Friday, May 29, 2020

Listen to the Skies: THE VAST OF NIGHT


The Vast of Night is a small feature cloaked in the mysteries of twilight and the possibilities of mid-century speculative fiction. It is a confidently hushed work of mood and tone so spare and so careful that I felt myself practically holding my breath lest I break its fragile, entrancing spell. It’s set in a small southwestern town at the tail end of the 1950s, a time when the future was still something imagined with regularity, the promise of technology and research more open to possibilities than closed-off with dystopian alarm. The film takes place all in one night. Most of the town is crowded into the school gymnasium for the big basketball game. This leaves our characters — two cute, bespectacled teens, giddy with energies of curiosity and potential — alone in the darkness that stretches across the horizon. They have jobs to do, he (Jake Horowitz) the only radio station employee on duty, and she (Sierra McCormick), a brisk walk away, manning the town’s switchboard. Their isolation is broken up only by the crackles of static over the airwaves and the pools of brightness under the sparse streetlights, the warble of the music over the radio, and the hushed conversations they have over the lines. They clearly like each other, and have sweet chemistry, but their affection is unspoken subtext behind their teasing interests in each other’s nerdy pursuits. These teens are creatures of small-town comfort and analog habits and the film follows suit, much like the camera tracks along in its long opening sequences. The camera glides down the town’s alleys and sidewalks, through the crowds a block away, and then settles still and attentive as the characters lean intently into the mysteries of the night. The film builds its power over their isolated connection, leaning into sophisticated sound design, layered in like a radio play over the perfectly composed frames that allow for the actors, and the patient pacing, to breathe, inviting you to lean in with them.

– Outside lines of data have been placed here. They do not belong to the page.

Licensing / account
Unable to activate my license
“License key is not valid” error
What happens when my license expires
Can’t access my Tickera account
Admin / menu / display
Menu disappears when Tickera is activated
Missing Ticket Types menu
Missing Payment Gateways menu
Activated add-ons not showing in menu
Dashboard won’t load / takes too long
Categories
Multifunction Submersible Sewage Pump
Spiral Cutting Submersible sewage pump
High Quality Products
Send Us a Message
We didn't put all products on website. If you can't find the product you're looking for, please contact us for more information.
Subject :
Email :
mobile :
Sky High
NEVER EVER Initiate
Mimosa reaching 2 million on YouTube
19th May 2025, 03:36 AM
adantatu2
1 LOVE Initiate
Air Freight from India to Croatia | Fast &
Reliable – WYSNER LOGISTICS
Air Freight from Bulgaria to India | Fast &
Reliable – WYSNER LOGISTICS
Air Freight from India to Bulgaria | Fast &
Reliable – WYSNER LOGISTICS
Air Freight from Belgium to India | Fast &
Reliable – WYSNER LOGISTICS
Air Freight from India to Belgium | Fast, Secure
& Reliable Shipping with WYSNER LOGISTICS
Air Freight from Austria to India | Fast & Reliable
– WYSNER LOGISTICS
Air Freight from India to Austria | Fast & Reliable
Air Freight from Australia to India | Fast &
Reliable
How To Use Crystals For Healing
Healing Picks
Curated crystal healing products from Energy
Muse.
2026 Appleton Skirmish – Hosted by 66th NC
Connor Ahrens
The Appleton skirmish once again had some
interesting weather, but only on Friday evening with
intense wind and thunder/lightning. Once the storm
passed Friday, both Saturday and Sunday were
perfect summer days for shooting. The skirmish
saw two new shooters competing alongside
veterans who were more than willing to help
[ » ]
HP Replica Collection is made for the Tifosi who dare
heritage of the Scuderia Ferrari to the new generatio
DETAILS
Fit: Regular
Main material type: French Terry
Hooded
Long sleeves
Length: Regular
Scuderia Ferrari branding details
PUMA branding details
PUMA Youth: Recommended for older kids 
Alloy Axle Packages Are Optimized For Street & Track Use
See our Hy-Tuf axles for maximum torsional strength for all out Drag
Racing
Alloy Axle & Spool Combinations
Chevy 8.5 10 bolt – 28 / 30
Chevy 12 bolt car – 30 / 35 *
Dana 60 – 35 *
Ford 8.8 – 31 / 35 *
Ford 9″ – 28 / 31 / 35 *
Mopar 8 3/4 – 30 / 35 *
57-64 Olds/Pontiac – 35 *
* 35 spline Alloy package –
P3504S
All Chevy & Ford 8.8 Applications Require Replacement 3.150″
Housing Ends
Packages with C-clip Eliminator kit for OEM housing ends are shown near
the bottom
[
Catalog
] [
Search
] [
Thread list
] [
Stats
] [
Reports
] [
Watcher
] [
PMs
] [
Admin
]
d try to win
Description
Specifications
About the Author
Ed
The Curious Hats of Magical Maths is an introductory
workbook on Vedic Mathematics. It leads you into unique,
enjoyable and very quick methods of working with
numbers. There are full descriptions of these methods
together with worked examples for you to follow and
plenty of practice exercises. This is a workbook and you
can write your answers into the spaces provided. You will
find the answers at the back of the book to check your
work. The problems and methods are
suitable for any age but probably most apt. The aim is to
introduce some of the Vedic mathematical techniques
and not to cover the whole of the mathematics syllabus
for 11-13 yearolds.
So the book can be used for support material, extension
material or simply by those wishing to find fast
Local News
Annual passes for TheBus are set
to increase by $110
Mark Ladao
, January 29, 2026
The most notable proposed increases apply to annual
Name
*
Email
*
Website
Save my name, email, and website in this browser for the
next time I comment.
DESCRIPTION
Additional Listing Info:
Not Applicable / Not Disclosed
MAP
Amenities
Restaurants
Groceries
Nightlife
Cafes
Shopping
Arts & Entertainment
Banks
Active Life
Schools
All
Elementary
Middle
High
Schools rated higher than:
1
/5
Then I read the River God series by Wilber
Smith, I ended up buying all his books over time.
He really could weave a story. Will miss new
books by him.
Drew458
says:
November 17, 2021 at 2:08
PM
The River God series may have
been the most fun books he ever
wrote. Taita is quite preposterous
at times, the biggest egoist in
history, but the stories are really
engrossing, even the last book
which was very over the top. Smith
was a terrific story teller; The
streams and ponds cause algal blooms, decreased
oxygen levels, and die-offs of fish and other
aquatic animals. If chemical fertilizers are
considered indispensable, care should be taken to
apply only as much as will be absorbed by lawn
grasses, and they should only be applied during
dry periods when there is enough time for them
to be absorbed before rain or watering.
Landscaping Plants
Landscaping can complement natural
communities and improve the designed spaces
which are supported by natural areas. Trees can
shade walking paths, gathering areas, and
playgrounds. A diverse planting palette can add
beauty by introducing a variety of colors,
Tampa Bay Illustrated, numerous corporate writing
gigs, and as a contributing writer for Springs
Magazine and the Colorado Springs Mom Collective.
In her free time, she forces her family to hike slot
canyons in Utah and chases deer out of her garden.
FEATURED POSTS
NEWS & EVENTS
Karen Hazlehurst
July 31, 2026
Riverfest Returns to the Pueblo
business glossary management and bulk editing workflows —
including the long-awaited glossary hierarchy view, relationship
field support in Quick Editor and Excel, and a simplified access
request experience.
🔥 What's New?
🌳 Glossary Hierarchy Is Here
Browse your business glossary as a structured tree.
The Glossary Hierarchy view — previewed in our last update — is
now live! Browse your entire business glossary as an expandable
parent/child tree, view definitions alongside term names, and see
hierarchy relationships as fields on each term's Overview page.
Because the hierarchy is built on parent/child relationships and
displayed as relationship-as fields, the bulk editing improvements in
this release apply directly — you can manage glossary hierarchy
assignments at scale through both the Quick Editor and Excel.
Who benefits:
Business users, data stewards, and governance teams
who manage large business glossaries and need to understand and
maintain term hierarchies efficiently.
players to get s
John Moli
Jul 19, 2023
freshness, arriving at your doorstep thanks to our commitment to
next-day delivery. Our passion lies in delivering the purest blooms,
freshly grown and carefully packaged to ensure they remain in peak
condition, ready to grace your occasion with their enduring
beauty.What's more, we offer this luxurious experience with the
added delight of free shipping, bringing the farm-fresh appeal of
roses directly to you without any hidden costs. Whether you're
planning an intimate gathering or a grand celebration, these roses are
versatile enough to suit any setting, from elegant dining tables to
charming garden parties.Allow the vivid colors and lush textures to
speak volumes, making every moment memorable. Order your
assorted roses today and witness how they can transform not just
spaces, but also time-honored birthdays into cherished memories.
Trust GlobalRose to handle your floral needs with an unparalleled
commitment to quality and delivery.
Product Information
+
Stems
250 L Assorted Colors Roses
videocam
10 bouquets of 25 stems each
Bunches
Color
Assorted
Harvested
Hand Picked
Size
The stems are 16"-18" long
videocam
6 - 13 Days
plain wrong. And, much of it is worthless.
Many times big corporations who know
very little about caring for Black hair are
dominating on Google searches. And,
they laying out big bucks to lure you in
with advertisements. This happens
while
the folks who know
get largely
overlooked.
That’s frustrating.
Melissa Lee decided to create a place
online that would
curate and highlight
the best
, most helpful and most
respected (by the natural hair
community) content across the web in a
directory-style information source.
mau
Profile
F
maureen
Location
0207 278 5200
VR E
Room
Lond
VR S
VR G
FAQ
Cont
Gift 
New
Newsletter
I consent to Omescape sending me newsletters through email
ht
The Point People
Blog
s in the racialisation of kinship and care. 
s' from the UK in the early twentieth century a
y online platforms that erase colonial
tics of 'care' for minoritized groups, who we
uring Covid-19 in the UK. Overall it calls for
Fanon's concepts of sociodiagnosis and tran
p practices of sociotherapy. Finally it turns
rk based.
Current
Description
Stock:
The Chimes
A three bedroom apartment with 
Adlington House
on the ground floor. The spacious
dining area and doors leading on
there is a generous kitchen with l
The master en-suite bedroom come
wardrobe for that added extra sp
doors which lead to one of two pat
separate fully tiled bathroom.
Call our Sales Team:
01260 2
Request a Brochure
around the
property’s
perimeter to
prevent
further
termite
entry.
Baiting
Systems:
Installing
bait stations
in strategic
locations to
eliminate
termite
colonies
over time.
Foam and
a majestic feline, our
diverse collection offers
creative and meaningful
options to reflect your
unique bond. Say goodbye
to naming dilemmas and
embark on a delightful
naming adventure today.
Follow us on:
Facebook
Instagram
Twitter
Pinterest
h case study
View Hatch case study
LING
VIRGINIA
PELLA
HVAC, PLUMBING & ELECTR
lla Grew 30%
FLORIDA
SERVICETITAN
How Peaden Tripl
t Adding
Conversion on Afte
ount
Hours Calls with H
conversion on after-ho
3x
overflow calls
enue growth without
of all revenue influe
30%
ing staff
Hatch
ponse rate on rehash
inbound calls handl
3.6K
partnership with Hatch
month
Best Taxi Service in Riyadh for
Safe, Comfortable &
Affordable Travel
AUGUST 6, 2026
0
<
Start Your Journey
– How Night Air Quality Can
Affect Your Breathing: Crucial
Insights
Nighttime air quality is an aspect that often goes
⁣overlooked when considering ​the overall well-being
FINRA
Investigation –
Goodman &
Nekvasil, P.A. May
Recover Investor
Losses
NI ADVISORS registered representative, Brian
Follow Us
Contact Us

It proceeds with slow-drip suspense as the characters find the empty nocturnal streets reason to let imagination run wild. Unless they aren’t imagining things. An unidentifiable signal — bursts of whirring electric something — cuts into the phone lines. It briefly interrupts the radio broadcast. Is something out there? The characters call back and forth from the station to the switchboard, as microphones crackle on, connections are clicked in with a clank, the radio fuzzes and reel-to-reel tapes are futzed with. Each new tactile technological wrinkle — cutting edge for their time — draws them deeper into their wondering, inspired, no doubt, by a prevailing science-speculation urban legend of the time, that the broadcast might be coming from unseen visitors above. First-time director Andrew Patterson sustains a simple story, a tremulous fermata of mysterious tension, stretched across just shy of an hour-and-a-half, without a wink or a smirk, and without tipping its hand. I almost wish it didn’t have to literalize its suggestions in its final moments, but they achieve a haunting inevitability nonetheless. The movie’s subtle showiness — taking in its note-perfect performances and tactfully evocative camera work, and trusting we’ll recognize we’re in sturdy storytelling hands — comes from its reserve, letting its narrative unspool in long phone conversations, half-whispered recollections in dark rooms. It doles out its information with teasing, natural ease, letting its endearing lead characters’ increasing need to know what’s happening develop along with ours. Screenwriters James Montague and Craig W. Sanger somehow sidestep cliche in what could’ve been a familiar story by clinging so tightly to these characters and their moment-to-moment experience, painting in precisely calibrated expressive detail like the best Ray Bradbury short stories or Twilight Zone episodes. It gathers up a haunting power, balanced between period signifiers and the ineffable possibilities in the enormity of the night sky.